Leading politicians and charities have called on the government to take more action to rescue unaccompanied and orphaned child refugees stranded in Europe.
Over the past few weeks Save the Children has appealed to the government “to take in up to 3,000 of these lone children”. This plea has been supported by a number of MPs.
Labour’s shadow home secretary, Andy Burnham, commented that, ‘just miles from our doorstep, there are hundreds of refugee children in makeshift French camps living alone in abhorrent conditions’. His call was for the government to do more to help these abandoned children find a place of safety, insisting that ‘the vast majority of people in Britain would support the campaign.’
The appeal to take in abandoned unaccompanied children was a key issue Monday’s parliamentary debate, with Yvette Copper urging the government to take immediate action on saving these lost children who are “taking crazy risks to find safety”.

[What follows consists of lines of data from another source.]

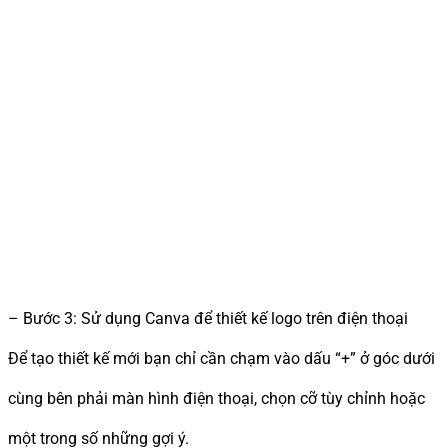
– Bước 3: Sử dụng Canva để thiết kế logo trên điện thoại
Để tạo thiết kế mới bạn chỉ cần chạm vào dấu “+” ở góc dưới
cùng bên phải màn hình điện thoại, chọn cỡ tùy chỉnh hoặc
một trong số những gợi ý.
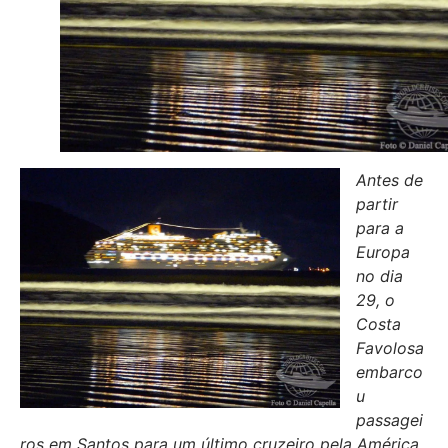
Antes de
partir
para a
Europa
no dia
29, o
Costa
Favolosa
embarco
u
passagei
ros em Santos para um último cruzeiro pela América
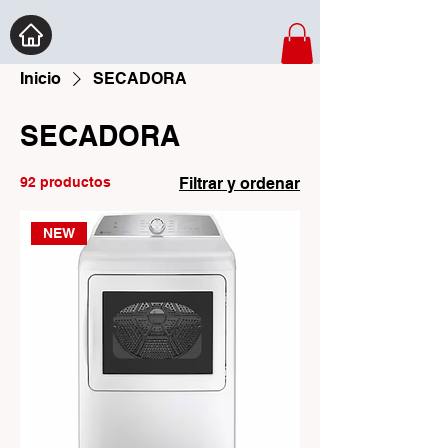
Inicio
SECADORA
SECADORA
92 productos
Filtrar y ordenar
NEW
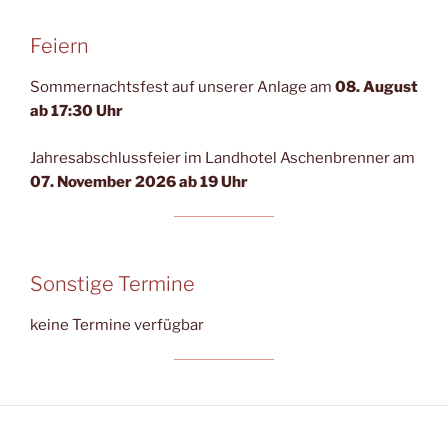
Feiern
Sommernachtsfest auf unserer Anlage am
08. August
ab 17:30 Uhr
Jahresabschlussfeier im Landhotel Aschenbrenner am
07. November 2026 ab 19 Uhr
Sonstige Termine
keine Termine verfügbar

Tory MP, Sir Eric Pickles, also joined the campaign and called on the Prime Minister and his peers to take a stand in the current crisis. Pickles, made a point of reminding the commons of the resemblance between the danger faced by Jewish refugee children during the Second World War and the current child refugee crisis.
"We need to remember the enormous contribution that the Kindertransport made to this country: distinguished doctors, distinguished surgeons, members of both Houses were saved by that.”

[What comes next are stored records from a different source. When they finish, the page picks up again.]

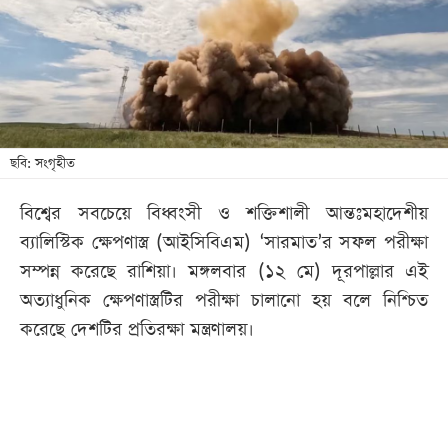
খেলা
বিনোদন
লাইফ
স্টাইল
শিক্ষা
ছবি: সংগৃহীত
তথ্যপ্রযুক্তি
বিশ্বের সবচেয়ে বিধ্বংসী ও শক্তিশালী আন্তঃমহাদেশীয়
সব
ব্যালিস্টিক ক্ষেপণাস্ত্র (আইসিবিএম) ‘সারমাত’র সফল পরীক্ষা
বিভাগ
সম্পন্ন করেছে রাশিয়া। মঙ্গলবার (১২ মে) দূরপাল্লার এই
অত্যাধুনিক ক্ষেপণাস্ত্রটির পরীক্ষা চালানো হয় বলে নিশ্চিত
ছবি
করেছে দেশটির প্রতিরক্ষা মন্ত্রণালয়।
ভিডিও
আর্কাইভ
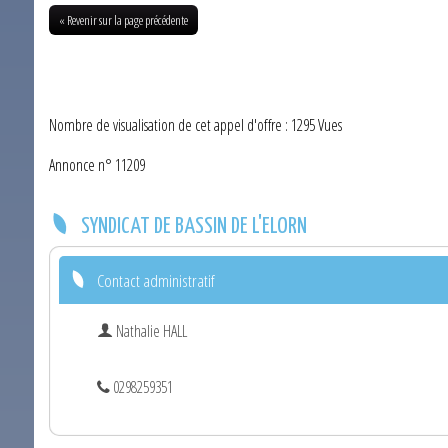
« Revenir sur la page précédente
Nombre de visualisation de cet appel d'offre : 1295 Vues
Annonce n° 11209
SYNDICAT DE BASSIN DE L'ELORN
Contact administratif
Nathalie HALL
0298259351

Sir Eric Pickles further stated that, “there are children out there who are at risk and I would urge the Government to look carefully about this”.
As it stands there are more than 26,000 unaccompanied or orphaned child refugees around Europe, Save the Children, stated that, “the 3,000 number was calculated as Britain’s fair share of the children who arrived in Europe in 2015 without any family. They come from Syria, Afghanistan, Eritrea and elsewhere, some of them teenagers, some as young as eight.”
David Cameron’s indecisiveness has been put down to the upcoming EU referendum, where immigration is a key issue.
Yet, despite the growing pressure to take action, the government has yet to make any statement, James Brokenshire, the Immigration Minister, stated that the government was “actively considering the proposals”. While in an interview with Sky News, International Development Secretary, Justine Greening said, “If David Cameron agrees to take refugee children from Europe it would represent a softening of the Government position.”
Furthermore, no clarity has been given as to if or when a decision is made, the recommended numbers would be in addition to or part of the 20,000 intake already pledged by the government.